Sunday, August 30, 2009

"New" Joba Rules

After an unsuccessful foray into gay coffee distribution, Joba Chamberlain has returned to the Yankees this season and proven 2 things:
1.) One day he might be a dominant starter
2.) He is absolute garbage on more or less than 4 days rest

Lacking a better method of keeping Joba's inning count for this season at a reasonable level, the Yankee brass have come up with a radical new solution. Chamberlain will remain in the starting rotation, but with a slight twist:
He will be allowed 1 pitch per appearance.

Yankee Manager and recovering angerholic Joe Girardi weighed in on the organization's decision: "Well, you know, he gives us a lot of flexibility. The Job-man can work out of A jam, intimidate A tough hitter, and start An intentional walk. I think he's really going to be big for us down the stretch... Oh, he's gonna be starting? That's just stupid..."

Chamberlain himself found nothing wrong with the new plan: "Yeah, doesn't really bother me none. I'm still going out there to try and help the team win. Its still 60'6". Take one game at a time. That's baseball..."

(Joba tips his cap on the way to the dugout Sunday, after giving up a homerun in the first inning)

Thursday, August 27, 2009

David Ortiz: "I still investigating why I positive"

Weeks after the announcement of his positive test results in an '03 steroid investigation, David "Big Papi" Ortiz is not letting the fans and media forget about it. Disregarding all suggestions from his agent and mother about "just letting it go", Papi is determined to clear his name. Even going so far as to call an emergency press-conference at Yankee Stadium this past week. Amid the boos of Yankee fans and MLB officials, Ortiz spoke into the mic with conviction:

"I always say that I am honest man and player. And when people say: 'Oh he took the steroids', it make me sad. It make me call up Manny and cry on answering machine. I conducting my own investigation of MLB, and why they lie about me. I buy magnifying glass the other day from $1 store and, God-willing, the full-scale investigation begins tomorrow. I still trying to figure out why they say I am positive... I put only the best of things in my body..."

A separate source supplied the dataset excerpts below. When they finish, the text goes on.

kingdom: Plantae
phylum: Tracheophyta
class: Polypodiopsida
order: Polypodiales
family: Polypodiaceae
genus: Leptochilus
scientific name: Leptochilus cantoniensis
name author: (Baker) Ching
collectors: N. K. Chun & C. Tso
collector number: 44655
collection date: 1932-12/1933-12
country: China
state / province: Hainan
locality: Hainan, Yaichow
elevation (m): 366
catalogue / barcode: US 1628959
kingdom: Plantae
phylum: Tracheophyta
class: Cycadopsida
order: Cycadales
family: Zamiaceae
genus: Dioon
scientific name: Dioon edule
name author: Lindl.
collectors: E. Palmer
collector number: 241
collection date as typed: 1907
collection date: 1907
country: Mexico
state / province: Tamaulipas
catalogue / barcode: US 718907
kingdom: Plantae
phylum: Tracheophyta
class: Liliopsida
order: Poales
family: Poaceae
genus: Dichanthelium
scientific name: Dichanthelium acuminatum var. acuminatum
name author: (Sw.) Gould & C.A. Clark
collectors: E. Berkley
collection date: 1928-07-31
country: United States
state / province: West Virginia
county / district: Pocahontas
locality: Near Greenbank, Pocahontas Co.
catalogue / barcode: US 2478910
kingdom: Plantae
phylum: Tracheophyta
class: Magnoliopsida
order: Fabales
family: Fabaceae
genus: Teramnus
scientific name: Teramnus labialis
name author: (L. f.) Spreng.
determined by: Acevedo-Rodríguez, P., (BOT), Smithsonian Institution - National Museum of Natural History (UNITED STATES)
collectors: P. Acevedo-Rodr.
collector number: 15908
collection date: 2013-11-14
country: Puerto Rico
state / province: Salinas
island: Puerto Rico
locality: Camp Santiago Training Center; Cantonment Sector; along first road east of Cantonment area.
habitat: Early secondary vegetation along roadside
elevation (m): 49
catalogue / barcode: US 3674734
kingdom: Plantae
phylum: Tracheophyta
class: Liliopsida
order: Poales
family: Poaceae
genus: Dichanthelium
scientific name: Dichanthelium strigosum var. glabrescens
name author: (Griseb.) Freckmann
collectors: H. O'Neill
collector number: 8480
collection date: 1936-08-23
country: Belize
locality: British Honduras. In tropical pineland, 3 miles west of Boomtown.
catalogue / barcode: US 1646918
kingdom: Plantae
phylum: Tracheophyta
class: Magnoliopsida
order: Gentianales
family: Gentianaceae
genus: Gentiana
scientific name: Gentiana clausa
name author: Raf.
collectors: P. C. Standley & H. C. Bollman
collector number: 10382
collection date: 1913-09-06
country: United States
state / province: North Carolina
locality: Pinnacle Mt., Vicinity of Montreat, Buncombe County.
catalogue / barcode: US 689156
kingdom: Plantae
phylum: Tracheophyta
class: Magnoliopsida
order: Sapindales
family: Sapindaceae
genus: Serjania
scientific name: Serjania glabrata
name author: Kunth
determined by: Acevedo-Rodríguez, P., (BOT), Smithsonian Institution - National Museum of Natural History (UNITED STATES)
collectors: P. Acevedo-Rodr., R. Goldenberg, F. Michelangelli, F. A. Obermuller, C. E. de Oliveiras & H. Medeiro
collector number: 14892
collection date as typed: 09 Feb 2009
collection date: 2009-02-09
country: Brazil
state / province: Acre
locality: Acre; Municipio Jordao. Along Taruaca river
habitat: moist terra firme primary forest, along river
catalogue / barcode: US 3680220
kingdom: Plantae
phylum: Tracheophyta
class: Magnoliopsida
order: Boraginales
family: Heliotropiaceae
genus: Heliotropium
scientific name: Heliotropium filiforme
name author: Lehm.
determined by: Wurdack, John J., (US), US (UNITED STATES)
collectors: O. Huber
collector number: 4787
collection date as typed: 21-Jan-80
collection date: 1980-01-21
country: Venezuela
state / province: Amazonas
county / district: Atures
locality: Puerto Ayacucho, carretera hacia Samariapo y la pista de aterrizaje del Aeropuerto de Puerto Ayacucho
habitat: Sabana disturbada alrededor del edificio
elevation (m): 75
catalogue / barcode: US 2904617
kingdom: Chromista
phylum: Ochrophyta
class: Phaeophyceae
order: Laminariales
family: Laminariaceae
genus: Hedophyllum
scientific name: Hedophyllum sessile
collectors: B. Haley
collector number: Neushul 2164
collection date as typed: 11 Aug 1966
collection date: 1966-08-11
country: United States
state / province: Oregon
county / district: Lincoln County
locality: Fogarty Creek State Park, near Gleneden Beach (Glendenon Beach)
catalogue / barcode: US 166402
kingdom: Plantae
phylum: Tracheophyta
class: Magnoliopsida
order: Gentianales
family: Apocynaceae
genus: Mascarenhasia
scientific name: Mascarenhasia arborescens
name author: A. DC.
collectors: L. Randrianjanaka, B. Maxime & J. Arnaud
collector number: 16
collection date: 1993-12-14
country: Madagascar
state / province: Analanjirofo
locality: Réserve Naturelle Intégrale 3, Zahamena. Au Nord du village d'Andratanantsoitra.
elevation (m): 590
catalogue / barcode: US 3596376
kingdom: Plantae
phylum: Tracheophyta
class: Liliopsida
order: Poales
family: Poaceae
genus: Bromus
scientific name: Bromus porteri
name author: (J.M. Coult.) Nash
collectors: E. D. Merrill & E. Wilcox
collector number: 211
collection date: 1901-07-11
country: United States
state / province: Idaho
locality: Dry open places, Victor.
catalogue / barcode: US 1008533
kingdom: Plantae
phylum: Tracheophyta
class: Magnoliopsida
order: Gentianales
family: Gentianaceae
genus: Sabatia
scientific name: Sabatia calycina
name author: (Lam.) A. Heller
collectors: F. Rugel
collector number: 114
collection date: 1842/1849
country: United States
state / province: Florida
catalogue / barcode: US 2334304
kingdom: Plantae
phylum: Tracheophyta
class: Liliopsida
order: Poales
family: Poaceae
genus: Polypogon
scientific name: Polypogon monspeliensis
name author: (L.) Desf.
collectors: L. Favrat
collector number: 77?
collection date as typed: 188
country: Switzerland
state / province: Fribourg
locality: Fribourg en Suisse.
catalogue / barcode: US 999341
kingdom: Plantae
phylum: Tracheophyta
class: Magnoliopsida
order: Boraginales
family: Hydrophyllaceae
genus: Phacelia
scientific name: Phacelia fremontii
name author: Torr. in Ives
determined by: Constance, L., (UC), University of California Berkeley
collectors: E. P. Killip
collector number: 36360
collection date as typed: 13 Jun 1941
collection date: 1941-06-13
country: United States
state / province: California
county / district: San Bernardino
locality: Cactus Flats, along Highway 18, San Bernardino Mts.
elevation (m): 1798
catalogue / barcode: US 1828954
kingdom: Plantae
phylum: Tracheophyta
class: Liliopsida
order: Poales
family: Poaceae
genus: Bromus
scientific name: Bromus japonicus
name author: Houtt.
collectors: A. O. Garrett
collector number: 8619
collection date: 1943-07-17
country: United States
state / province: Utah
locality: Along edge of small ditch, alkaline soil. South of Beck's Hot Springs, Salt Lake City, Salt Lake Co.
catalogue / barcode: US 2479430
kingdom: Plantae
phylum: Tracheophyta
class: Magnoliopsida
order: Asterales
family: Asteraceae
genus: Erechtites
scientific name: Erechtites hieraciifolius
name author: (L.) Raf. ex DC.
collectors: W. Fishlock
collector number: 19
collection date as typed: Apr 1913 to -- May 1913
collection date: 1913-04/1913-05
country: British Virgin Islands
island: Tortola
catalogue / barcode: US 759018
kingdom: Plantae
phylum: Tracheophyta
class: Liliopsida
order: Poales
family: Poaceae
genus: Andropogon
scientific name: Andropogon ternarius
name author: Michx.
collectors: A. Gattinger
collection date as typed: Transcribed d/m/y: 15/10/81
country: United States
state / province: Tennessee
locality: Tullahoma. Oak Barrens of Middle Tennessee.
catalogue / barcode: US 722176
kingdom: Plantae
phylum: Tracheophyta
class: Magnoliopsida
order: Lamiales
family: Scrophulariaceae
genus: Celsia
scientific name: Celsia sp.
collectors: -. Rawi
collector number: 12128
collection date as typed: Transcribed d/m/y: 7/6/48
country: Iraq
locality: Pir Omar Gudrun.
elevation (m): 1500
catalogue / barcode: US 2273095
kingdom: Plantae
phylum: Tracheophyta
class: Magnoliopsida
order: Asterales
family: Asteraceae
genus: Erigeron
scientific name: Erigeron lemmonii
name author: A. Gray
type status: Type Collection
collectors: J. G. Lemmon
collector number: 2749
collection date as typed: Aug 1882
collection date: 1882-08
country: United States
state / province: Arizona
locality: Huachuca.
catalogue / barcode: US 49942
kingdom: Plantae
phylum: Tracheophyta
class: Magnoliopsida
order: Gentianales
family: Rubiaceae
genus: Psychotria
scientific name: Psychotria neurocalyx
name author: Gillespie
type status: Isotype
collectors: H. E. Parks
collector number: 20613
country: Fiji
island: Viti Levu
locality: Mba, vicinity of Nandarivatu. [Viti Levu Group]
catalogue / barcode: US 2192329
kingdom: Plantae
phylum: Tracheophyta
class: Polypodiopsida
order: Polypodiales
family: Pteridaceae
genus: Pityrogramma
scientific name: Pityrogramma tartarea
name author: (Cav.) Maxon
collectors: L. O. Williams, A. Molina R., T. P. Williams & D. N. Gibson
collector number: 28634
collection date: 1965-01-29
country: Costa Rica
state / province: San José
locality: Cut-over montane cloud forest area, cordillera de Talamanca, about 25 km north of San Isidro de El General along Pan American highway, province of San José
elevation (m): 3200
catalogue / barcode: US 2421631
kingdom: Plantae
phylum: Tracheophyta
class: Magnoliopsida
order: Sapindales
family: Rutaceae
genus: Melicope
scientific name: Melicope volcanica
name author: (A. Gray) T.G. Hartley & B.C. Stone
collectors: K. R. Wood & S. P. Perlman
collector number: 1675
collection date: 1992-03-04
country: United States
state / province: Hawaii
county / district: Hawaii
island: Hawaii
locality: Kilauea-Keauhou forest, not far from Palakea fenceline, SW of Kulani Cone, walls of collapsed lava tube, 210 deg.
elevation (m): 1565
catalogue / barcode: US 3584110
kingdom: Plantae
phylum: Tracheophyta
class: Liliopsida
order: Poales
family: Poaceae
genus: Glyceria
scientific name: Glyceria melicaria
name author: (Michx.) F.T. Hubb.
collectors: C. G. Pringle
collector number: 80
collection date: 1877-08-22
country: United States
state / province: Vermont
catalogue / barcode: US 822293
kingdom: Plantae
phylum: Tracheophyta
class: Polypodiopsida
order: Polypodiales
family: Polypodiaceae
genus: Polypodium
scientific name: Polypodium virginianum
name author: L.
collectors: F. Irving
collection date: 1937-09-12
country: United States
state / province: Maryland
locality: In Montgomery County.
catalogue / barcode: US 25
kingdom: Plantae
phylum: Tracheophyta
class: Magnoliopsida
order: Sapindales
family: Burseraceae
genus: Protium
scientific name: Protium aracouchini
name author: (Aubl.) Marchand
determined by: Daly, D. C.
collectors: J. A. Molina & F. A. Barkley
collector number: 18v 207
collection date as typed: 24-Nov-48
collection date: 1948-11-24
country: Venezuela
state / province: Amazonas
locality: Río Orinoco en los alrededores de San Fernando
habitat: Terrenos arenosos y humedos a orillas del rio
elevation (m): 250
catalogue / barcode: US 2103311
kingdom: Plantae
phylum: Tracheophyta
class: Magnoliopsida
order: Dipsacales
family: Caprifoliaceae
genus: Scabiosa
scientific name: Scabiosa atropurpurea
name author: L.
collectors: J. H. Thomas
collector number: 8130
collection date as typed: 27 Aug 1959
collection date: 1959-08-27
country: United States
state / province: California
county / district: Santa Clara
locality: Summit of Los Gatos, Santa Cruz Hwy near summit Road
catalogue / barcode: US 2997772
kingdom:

He paused to compose himself, and took a sip from his Monster Energy BFC

"I know my job here with Red Sox, I hit the homeruns, I sign the baseballs, I clean the seats after games. I do the same things everybody else do. Its a lie when the people say that I take the steroids, sure Manny and I inject things in the buttocks many times when he with the team. But we read the needles. It say things like: "testosterone, primobolan, horse tranquilizer", these not the steroids!"
Papi's legal advisor quickly leaned into his ear, whispered something, shook his head, whispered again, grabbed his briefcase and ran out of the press room as fast as he could.

Sunday, August 2, 2009

ESPN Says Something Mildly Positive About The New York Yankees

Television viewers were treated to a sight rarer than a perfect game Monday, if they were watching ESPN at 1:23 am. On a Baseball Tonight update, ancient Red Sox reporter Peter Gammons actually said something that could be construed as a compliment toward the New York Yankees.

Typically, the geniuses at ESPN affectionately refer to the Red Sox as: "The Nation" whenever they frequently dissect Sox highlights. Forty minutes of the hour-long program are usually spent talking about how cool Kevin Youkilis' beard is, why J.D. Drew is the greatest hitter of all-time, and how it would be awesome to be friends with Jonathan Papelbon.

Of late, (originating sometime around 2004) the "Sawks" have recieved nothing but support from those at the Entertainment and Sports Programming Network. Even long-time Yankee reporter and respected baseball mind Buster Olney was recently spotted walking into ESPN headquarters wearing a "Mrs. Pedroia" T-shirt.

For these reasons, and many more, the most successful franchise in the history of sports (The Yankees) have been delegated to the depressing territory of box score ticker space: the bottom of the screen, usually reserved for the Kansas City Royals and Pirates' trade news.

So when Gammons "misspoke", shocked insomniacs and startled night security guards fell out of their chairs. The shriveled beat-writer actually made a reasonable inference about how well the Bombers have done this season. Red Sox faithful in and around "The Nation" (Only New England) immediately called for Gammon's resignation and a heartfelt apology.

The original comments that started the uproar:
"Well, those fantastic and handsome Red Sox will be heading to Yankee Stadium later this month to play those idiots over there.
Those Crimson Champions of the Common Man, those Scarlet Sultans of Success, will be going up against a pretty good ball club.... Wait... Hold on a second, I didn't mean that. You guys know I didn't mean that! Something's wrong with the teleprompter... Don't you give me that look, John Kruk!"